According to Ruto, the first phase of the programme is expected to improve the livelihoods of more than two million household members in pastoral regions.

He directed the Ministry of Agriculture and Livestock Development, in collaboration with county governments, to begin immediate registration of livestock investment companies across all 21 ASAL counties.

The President also announced plans to operationalise the Livestock Enterprise Development Fund, establish a national strategic food and fodder reserve, strengthen pastoral cooperatives, roll out a nationwide animal identification and traceability system, and expand infrastructure needed to access premium export markets.

"We must move beyond live animal exports to higher-value products such as meat, leather, and dairy products," he said. "For long, many looked at livestock and saw subsistence. We see livestock as enterprise, exports, jobs, and wealth."

Ruto noted that livestock remains the backbone of northern Kenya's economy, contributing about 12 percent of Kenya's Gross Domestic Product and 42 percent of agricultural GDP in ASAL counties. The sector accounts for more than 90 percent of employment and over 95 percent of household incomes in pastoral regions.

He highlighted ongoing government interventions, including the distribution of more than 52,000 sheep, goats, and cattle to over 10,000 households across 16 ASAL counties under a livestock restocking programme.

The President said the government has also vaccinated more than 10 million animals, expanded local vaccine production to over 123 million doses, restored more than 300,000 hectares of degraded rangelands, established feedlots and hay storage facilities, and strengthened livestock breeding and marketing systems.

Additionally, Ruto announced the deployment of 2,000 new agripreneurs to ASAL counties to provide last-mile agricultural advisory services, connect pastoralists to markets and finance, and promote climate-smart pastoralism. The recruits will join 5,000 agripreneurs already working nationwide.

The President said these interventions are already yielding results, citing an 84 percent increase in meat exports from Sh8.9 billion in 2022 to Sh16.4 billion in 2025.

Milk production has grown from 4.6 billion litres to 5.3 billion litres, while dairy exports have nearly tripled from Sh4.9 billion to Sh14.2 billion over the same period.

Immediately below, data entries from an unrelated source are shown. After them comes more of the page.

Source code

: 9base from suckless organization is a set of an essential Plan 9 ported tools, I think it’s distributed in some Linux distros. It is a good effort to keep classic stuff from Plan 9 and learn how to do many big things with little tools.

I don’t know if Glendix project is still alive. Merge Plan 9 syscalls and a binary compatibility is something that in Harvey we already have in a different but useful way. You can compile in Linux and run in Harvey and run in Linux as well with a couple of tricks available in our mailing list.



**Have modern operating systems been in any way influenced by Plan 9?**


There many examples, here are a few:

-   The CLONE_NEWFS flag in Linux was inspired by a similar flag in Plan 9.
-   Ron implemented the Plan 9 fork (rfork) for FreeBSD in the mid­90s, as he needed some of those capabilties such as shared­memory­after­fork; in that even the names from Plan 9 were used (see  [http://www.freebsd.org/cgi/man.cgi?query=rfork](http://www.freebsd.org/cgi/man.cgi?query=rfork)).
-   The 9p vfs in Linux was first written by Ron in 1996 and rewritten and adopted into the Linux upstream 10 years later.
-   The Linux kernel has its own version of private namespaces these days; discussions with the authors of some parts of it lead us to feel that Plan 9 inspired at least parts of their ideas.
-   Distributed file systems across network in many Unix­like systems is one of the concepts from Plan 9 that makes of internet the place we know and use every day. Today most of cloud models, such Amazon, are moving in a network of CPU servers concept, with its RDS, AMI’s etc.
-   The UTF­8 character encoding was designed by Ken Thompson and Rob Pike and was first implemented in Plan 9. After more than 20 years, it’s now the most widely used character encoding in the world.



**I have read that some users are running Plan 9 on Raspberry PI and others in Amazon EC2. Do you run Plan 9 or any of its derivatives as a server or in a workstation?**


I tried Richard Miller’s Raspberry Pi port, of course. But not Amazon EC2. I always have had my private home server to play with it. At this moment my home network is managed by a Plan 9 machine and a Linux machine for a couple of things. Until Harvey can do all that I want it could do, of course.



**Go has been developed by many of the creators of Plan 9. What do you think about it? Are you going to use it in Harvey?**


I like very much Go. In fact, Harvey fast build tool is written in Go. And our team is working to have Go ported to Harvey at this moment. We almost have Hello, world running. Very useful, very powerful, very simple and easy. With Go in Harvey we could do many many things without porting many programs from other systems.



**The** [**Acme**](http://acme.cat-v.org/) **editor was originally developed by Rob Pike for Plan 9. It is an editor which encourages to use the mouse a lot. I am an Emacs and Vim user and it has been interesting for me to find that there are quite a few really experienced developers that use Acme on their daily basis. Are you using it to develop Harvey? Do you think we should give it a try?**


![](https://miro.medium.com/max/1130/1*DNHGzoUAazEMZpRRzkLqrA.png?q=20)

Ruto said northern Kenya is poised to become a major livestock trade hub linking Kenya to markets across Africa, the Middle East, and beyond.

"Northern Kenya is not peripheral to Kenya's future. It is central to it. We see northern Kenya becoming the gateway of Africa's livestock trade to the Middle East and the world," he said.

The announcement formed part of a broader development agenda unveiled during the Madaraka Day celebrations, including investments in education, healthcare, housing, roads, water infrastructure, and youth empowerment programmes aimed at accelerating economic transformation and inclusion in northern Kenya.